> [Your assignment] Could you retype every line of the data below word for word, keeping each line as it stands and leaving out the pictures?

> [Provided data]

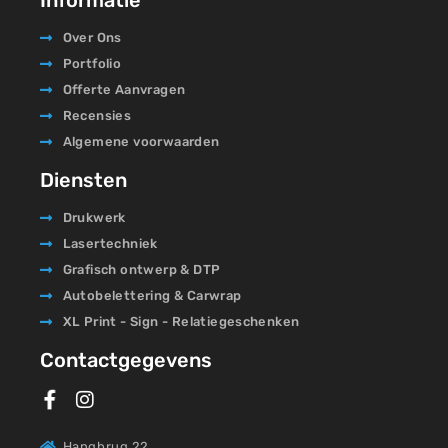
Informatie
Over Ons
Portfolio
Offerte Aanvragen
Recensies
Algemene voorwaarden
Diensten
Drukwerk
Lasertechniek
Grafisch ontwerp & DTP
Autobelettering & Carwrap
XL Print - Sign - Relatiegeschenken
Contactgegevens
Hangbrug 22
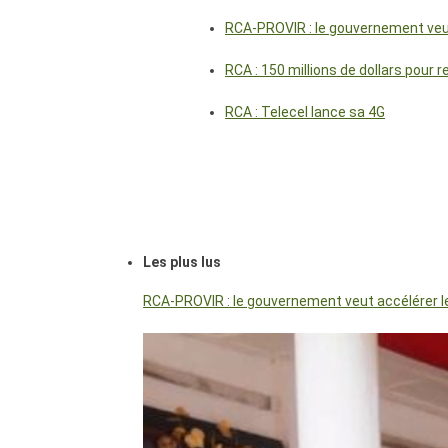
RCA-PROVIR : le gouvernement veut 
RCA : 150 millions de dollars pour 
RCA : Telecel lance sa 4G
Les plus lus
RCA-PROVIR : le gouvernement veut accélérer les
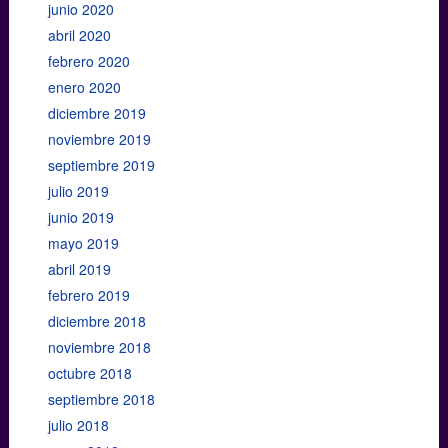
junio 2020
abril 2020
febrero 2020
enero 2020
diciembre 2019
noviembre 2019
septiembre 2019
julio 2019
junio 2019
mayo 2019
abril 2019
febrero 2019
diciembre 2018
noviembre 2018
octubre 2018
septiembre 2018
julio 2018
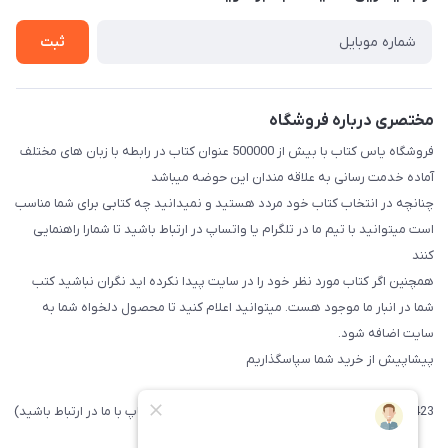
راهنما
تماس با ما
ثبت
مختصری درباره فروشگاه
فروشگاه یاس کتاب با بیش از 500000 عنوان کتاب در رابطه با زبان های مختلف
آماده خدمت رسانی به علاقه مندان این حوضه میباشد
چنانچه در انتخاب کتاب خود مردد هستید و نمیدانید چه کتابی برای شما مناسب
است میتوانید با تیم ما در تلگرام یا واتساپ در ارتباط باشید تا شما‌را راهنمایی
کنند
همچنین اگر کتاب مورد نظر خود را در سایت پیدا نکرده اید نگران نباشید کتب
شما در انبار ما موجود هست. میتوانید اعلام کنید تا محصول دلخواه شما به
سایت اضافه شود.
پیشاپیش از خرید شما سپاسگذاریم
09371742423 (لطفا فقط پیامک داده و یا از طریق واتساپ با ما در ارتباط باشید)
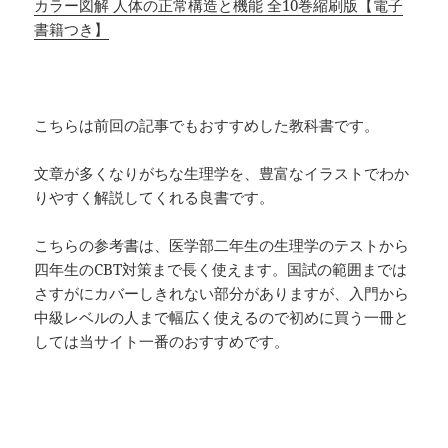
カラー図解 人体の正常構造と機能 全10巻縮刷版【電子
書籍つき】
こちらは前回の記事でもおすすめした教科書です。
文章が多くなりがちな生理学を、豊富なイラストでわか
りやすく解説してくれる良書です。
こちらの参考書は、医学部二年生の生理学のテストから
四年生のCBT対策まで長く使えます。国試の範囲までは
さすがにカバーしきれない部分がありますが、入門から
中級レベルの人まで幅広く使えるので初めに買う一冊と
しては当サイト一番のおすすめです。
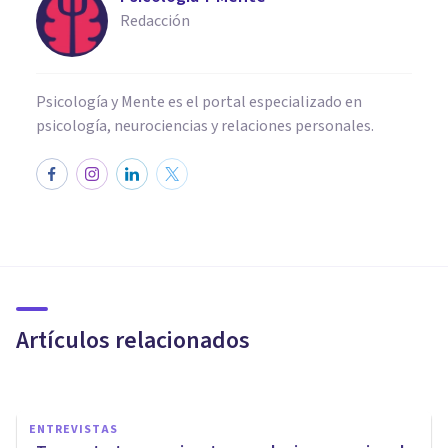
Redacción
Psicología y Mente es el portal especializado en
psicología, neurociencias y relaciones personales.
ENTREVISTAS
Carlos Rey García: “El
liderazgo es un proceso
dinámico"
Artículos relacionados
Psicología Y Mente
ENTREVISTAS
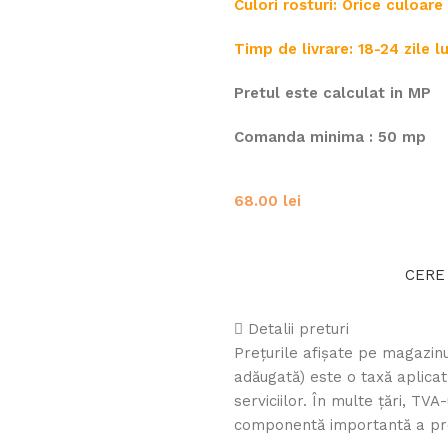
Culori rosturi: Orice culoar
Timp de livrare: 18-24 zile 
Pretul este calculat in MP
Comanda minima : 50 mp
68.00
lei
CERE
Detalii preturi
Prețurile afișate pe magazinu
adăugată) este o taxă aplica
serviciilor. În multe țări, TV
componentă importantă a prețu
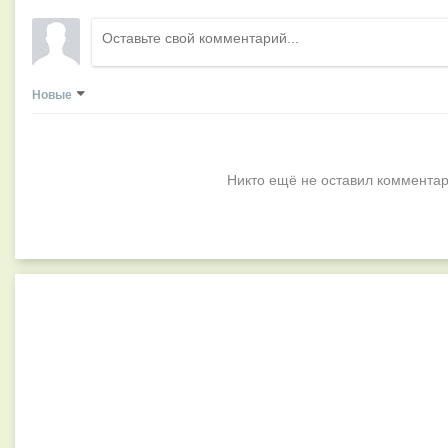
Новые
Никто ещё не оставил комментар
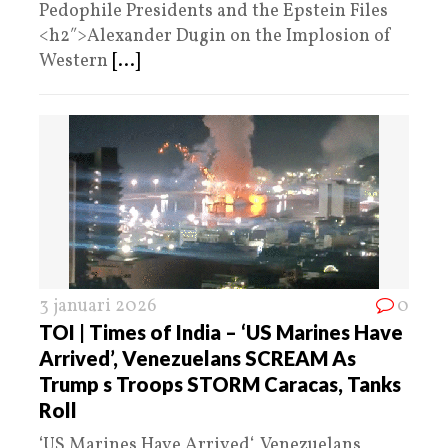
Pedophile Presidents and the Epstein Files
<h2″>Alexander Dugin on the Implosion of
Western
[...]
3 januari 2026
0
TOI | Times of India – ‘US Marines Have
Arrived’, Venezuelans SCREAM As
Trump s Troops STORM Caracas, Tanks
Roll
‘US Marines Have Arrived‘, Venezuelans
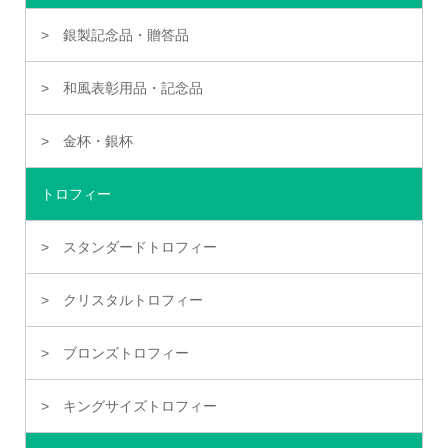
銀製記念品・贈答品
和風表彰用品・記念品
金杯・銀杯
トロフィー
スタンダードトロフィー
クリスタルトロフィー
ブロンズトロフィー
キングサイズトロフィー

> [The answer]
Informatie
Over Ons
Portfolio
Offerte Aanvragen
Recensies
Algemene voorwaarden
Diensten
Drukwerk
Lasertechniek
Grafisch ontwerp & DTP
Autobelettering & Carwrap
XL Print - Sign - Relatiegeschenken
Contactgegevens
Hangbrug 22
RCA-PROVIR : le gouvernement veut 
RCA : 150 millions de dollars pour 
RCA : Telecel lance sa 4G
Les plus lus
RCA-PROVIR : le gouvernement veut accélérer les
junio 2020
abril 2020
febrero 2020
enero 2020
diciembre 2019
noviembre 2019
septiembre 2019
julio 2019
junio 2019
mayo 2019
abril 2019
febrero 2019
diciembre 2018
noviembre 2018
octubre 2018
septiembre 2018
julio 2018
راهنما
تماس با ما
ثبت
مختصری درباره فروشگاه
فروشگاه یاس کتاب با بیش از 500000 عنوان کتاب در رابطه با زبان های مختلف
آماده خدمت رسانی به علاقه مندان این حوضه میباشد
چنانچه در انتخاب کتاب خود مردد هستید و نمیدانید چه کتابی برای شما مناسب
است میتوانید با تیم ما در تلگرام یا واتساپ در ارتباط باشید تا شما‌را راهنمایی
کنند
همچنین اگر کتاب مورد نظر خود را در سایت پیدا نکرده اید نگران نباشید کتب
شما در انبار ما موجود هست. میتوانید اعلام کنید تا محصول دلخواه شما به
سایت اضافه شود.
پیشاپیش از خرید شما سپاسگذاریم
09371742423 (لطفا فقط پیامک داده و یا از طریق واتساپ با ما در ارتباط باشید)
カラー図解 人体の正常構造と機能 全10巻縮刷版【電子
書籍つき】
こちらは前回の記事でもおすすめした教科書です。
文章が多くなりがちな生理学を、豊富なイラストでわか
りやすく解説してくれる良書です。
こちらの参考書は、医学部二年生の生理学のテストから
四年生のCBT対策まで長く使えます。国試の範囲までは
さすがにカバーしきれない部分がありますが、入門から
中級レベルの人まで幅広く使えるので初めに買う一冊と
しては当サイト一番のおすすめです。
Redacción
Psicología y Mente es el portal especializado en
psicología, neurociencias y relaciones personales.
ENTREVISTAS
Carlos Rey García: “El
liderazgo es un proceso
dinámico"
Artículos relacionados
Psicología Y Mente
ENTREVISTAS
Culori rosturi: Orice culoar
Timp de livrare: 18-24 zile 
Pretul este calculat in MP
Comanda minima : 50 mp
68.00
lei
CERE
Detalii preturi
Prețurile afișate pe magazinu
adăugată) este o taxă aplica
serviciilor. În multe țări, TV
componentă importantă a prețu
Новые
Никто ещё не оставил комментар
Pedophile Presidents and the Epstein Files
<h2″>Alexander Dugin on the Implosion of
Western
[...]
3 januari 2026
0
TOI | Times of India – ‘US Marines Have
Arrived’, Venezuelans SCREAM As
Trump s Troops STORM Caracas, Tanks
Roll
‘US Marines Have Arrived‘, Venezuelans
銀製記念品・贈答品
和風表彰用品・記念品
金杯・銀杯
トロフィー
スタンダードトロフィー
クリスタルトロフィー
ブロンズトロフィー
キングサイズトロフィー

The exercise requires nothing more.